━━━ Verilen Metin
Justin Dentmon: “Taraftarı Düşündükçe Tüylerim Diken Diken Oluyor”

2016-09-01T15:30:41+00:00 2016-09-01T15:34:24+00:00.

Bugra Uzar

01/Eyl/16 15:30

Eurohoops.net

Galatasaray Odeabank’ın bu sezon kadrosuna kattığı Amerikalı yıldız Justin Dentmon, Türkiye’de ilk kez Eurohoops’a özel bir röportaj verdi.

By Mete Budak / info@eurohoops.net

Galatasaray Odeabank’ın bu sezon kadrosuna kattığı Amerikalı yıldız Justin Dentmon, Türkiye’de ilk kez Eurohoops’a özel bir röportaj verdi. Sarı kırmızılı takımın yeni yıldızı, Galatasaray‘ı tercih etme nedenlerinden yeni koçu Ergin Ataman’a, sarı kırmızılı takımın taraftarlarından kendine has tek ayak şutuna kadar birçok konuda samimi açıklamalar yaptı.

Zalgiris‘de harika bir sezon geçirdin ve Euroleague’deki en etkileyici oyun kuruculardan birisi oldun. O sezondan sonra Euroleague’deki üst düzey kulüplerden teklif aldın mı? Aldıysan neden Avrupa’da kalmadın? 

CSKA, Maccabi, Zalgiris ve Galatasaray’dan teklifler aldım. Ancak ben NBA’e ait olduğumu düşündüm ve NBA’e gitmeye çalıştım ama olmadı. Bu yüzden Çin, o dönemde elimde olan tek seçenek gibiydi. 

-Peki bu yaza gelelim. Neden Galatasaray Odeabank’ı tercih ettin? Avrupa’dan başka teklifler aldın mı?
━━━━━━
━━━ Verilen Öğeler
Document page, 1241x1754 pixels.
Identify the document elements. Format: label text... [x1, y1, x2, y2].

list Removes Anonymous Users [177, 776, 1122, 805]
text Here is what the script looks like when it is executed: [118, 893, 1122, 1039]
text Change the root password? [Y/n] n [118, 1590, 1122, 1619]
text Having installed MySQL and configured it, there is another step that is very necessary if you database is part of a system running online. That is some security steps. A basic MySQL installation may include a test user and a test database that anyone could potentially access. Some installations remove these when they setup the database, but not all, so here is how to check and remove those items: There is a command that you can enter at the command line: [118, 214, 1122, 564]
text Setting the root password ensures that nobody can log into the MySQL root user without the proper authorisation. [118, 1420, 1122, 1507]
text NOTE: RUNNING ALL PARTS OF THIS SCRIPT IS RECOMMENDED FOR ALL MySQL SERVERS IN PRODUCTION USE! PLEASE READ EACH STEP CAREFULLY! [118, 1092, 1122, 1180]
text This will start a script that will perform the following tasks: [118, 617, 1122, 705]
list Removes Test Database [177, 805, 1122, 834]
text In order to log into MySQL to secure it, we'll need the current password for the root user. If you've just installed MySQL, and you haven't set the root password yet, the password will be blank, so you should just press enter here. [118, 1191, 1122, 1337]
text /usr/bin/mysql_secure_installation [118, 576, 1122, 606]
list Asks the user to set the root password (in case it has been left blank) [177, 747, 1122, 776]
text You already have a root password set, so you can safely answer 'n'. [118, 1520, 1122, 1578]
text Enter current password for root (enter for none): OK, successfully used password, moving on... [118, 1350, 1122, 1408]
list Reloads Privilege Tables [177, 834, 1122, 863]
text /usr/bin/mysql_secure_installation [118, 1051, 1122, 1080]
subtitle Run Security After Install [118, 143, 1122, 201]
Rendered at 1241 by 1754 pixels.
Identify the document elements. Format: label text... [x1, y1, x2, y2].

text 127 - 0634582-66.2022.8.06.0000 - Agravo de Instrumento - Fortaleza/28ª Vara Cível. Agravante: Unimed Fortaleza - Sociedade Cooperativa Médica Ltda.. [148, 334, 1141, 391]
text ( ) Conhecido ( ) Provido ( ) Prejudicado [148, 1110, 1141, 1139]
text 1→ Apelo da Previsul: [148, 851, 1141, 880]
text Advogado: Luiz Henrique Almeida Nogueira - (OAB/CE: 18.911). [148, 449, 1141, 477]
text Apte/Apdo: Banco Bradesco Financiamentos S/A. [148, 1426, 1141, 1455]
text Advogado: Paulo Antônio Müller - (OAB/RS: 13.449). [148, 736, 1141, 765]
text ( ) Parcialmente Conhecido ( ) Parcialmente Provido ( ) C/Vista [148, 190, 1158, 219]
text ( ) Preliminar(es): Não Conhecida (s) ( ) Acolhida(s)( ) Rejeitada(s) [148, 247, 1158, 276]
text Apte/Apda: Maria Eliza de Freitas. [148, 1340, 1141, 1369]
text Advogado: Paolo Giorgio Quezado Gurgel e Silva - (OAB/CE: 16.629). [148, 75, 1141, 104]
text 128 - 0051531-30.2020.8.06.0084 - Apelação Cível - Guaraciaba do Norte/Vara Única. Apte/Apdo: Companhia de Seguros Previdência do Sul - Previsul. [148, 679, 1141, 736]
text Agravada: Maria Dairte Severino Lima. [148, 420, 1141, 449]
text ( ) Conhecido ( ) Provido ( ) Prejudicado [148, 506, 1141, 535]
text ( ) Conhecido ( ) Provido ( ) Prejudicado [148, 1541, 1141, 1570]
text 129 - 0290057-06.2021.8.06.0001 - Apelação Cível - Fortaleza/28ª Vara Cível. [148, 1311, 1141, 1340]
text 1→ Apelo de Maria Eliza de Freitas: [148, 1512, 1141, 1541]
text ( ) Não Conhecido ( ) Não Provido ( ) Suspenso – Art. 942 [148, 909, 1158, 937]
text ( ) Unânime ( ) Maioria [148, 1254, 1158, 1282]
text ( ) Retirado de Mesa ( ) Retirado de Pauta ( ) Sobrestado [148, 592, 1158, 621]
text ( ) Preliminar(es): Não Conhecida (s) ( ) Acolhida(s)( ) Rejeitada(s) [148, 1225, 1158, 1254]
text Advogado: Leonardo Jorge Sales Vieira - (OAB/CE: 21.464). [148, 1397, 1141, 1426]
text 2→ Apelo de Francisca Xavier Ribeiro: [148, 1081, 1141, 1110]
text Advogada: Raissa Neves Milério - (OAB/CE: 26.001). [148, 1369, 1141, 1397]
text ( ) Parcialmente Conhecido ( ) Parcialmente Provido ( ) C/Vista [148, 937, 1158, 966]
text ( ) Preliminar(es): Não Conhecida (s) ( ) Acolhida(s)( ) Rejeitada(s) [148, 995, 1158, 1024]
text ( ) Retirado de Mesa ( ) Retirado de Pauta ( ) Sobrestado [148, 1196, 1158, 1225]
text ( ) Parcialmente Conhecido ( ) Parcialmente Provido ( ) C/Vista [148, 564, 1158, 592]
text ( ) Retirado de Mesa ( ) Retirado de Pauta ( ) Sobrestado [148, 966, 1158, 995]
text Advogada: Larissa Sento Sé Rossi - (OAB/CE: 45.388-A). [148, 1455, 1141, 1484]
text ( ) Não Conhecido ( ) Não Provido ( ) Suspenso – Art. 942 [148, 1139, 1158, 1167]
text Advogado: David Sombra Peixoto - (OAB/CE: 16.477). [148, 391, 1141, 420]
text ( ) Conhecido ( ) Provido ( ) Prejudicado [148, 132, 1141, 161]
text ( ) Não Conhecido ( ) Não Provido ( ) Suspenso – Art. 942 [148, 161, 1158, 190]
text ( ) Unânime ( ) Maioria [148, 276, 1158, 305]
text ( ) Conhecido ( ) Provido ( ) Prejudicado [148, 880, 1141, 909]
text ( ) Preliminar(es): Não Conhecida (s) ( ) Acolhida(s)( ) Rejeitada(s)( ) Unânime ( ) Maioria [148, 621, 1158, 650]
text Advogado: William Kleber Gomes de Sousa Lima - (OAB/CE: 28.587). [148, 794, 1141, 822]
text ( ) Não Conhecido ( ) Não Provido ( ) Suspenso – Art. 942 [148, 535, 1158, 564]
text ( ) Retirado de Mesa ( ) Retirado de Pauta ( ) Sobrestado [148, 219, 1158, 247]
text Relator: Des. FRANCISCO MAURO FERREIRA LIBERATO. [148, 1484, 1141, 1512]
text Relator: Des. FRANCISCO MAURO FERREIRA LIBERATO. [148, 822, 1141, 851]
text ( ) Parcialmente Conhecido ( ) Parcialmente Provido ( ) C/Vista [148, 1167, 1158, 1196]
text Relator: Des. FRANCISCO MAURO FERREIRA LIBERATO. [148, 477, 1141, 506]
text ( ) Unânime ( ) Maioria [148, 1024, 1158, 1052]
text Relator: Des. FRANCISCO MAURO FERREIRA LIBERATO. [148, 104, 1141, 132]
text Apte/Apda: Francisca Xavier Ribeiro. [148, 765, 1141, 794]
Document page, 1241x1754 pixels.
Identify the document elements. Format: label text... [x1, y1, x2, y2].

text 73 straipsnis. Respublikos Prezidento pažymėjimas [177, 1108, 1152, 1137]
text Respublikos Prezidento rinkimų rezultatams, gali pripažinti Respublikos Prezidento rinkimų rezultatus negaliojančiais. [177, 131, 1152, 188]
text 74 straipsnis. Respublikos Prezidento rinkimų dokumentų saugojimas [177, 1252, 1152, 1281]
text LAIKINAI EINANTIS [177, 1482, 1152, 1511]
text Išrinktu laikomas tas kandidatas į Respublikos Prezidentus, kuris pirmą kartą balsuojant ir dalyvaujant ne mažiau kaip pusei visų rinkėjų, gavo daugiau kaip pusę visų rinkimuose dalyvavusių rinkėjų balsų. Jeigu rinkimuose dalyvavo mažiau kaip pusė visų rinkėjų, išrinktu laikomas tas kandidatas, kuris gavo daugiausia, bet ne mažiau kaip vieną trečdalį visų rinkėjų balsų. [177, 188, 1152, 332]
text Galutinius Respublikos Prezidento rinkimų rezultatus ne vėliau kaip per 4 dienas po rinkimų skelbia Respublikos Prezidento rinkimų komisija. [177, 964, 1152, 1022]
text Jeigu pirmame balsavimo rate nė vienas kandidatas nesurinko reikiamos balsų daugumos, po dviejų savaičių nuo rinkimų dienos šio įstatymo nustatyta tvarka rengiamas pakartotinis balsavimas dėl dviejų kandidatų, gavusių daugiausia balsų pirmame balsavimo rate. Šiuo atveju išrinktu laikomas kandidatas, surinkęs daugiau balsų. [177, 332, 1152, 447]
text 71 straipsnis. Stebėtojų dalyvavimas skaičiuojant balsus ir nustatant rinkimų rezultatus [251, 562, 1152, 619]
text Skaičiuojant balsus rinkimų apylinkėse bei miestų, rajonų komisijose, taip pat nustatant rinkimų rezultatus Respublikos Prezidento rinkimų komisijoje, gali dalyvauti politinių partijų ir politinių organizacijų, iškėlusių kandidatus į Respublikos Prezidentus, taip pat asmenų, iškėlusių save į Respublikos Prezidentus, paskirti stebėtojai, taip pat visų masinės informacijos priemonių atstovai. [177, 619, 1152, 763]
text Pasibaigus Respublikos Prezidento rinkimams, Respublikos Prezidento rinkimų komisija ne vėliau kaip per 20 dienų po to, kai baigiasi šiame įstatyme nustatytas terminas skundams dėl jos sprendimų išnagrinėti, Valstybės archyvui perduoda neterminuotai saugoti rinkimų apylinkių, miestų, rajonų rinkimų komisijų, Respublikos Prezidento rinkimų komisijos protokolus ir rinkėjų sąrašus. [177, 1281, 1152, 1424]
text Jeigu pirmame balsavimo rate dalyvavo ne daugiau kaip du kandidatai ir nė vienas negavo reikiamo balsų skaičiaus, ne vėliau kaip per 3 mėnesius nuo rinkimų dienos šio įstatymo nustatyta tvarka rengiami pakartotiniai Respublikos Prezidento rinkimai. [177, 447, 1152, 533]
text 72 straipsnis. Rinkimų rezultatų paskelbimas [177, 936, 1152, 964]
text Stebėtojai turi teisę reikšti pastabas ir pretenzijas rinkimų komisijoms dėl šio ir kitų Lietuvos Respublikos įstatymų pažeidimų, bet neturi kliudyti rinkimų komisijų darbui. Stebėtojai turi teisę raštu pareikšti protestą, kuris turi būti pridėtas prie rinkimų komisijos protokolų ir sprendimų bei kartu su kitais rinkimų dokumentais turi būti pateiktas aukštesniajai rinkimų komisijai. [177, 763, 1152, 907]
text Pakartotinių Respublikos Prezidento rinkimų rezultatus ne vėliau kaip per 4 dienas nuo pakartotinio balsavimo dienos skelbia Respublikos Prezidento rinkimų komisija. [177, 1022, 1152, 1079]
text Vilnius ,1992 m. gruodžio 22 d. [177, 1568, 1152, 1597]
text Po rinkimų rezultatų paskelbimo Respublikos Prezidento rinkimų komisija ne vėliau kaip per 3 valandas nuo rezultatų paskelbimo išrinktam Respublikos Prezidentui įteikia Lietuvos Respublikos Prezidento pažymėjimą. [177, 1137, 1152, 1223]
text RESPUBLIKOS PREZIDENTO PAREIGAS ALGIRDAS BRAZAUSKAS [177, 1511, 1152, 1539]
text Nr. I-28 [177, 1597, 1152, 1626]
━━━━━━
### İstenen Görevler
a: Justin Dentmon röportajına göre Dentmon, Zalgiris'teki sezonunun ardından hangi kulüplerden teklif aldı?
b: Justin Dentmon röportajında "By Mete Budak /" ifadesinden başlayıp "tek seçenek gibiydi." ifadesine kadar uzanan kısmı, bu son ifade de dahil olmak üzere, hiçbir değişiklik yapmadan yazdırın.
c: Justin Dentmon röportajını kaldığı yerden sürdürün.

### Çözülen Sorular
a: CSKA, Maccabi, Zalgiris ve Galatasaray'dan teklif aldı.

b:
By Mete Budak / info@eurohoops.net

Galatasaray Odeabank’ın bu sezon kadrosuna kattığı Amerikalı yıldız Justin Dentmon, Türkiye’de ilk kez Eurohoops’a özel bir röportaj verdi. Sarı kırmızılı takımın yeni yıldızı, Galatasaray‘ı tercih etme nedenlerinden yeni koçu Ergin Ataman’a, sarı kırmızılı takımın taraftarlarından kendine has tek ayak şutuna kadar birçok konuda samimi açıklamalar yaptı.

Zalgiris‘de harika bir sezon geçirdin ve Euroleague’deki en etkileyici oyun kuruculardan birisi oldun. O sezondan sonra Euroleague’deki üst düzey kulüplerden teklif aldın mı? Aldıysan neden Avrupa’da kalmadın? 

CSKA, Maccabi, Zalgiris ve Galatasaray’dan teklifler aldım. Ancak ben NBA’e ait olduğumu düşündüm ve NBA’e gitmeye çalıştım ama olmadı. Bu yüzden Çin, o dönemde elimde olan tek seçenek gibiydi.

c:
Bunu Avrupa’ya dönmek için harika bir fırsat olarak gördüm. Euroleague, NBA’in ardından en iyi lig. NBA’e gitmeyi gerçekten istedim ama hiçbir NBA takımı bana garanti bir kontrat vermeye yanaşmadı. Bu yüzden NBA, Çin ya da Avrupa’ya dönmek arasında kaldım. Takımlara ve koç ekiplerine baktım, daha sonra buraya gelmeye karar verip burada bir şeyler kazanmaya çalışmak istedim.

-Çin’deki rekabet seviyesinden memnun değil miydin peki?

Tam olarak bunu söyleyemem. Çin’de bazı iyi oyuncular var, lige saygı duyuyorum, yükselen bir lig ama sadece Avrupa kadar iyi değil. 

-Ergin Ataman ve Galatasaray geçtiğimiz yıl Eurocup’ı kazandı. Yeni koçun hakkında neler düşünüyorsun? Onun hakkında daha önce bir şeyler duydun mu? 

Oyuncularını rahat bırakan bir koç olduğunu duydum. Sahaya çıkıyor ve oyuncularının kendi oyunlarını oynamalarına izin veriyor, oyuncularını çok fazla baskı altında tutmuyor, bunun yerine oyuncularının oyunu kontrol etmelerine izin veriyor. Bence bu iyi bir şey. Bu şampiyonluk kazanmak isteyen oyuncuların stiliyle uyuşuyor. Şampiyon olan takımlara ve koçlarına bakın. Oyuncularının kendileri olmalarına izin veriyorlar ve bu da koç hakkında duyduğum olumlu bir şey.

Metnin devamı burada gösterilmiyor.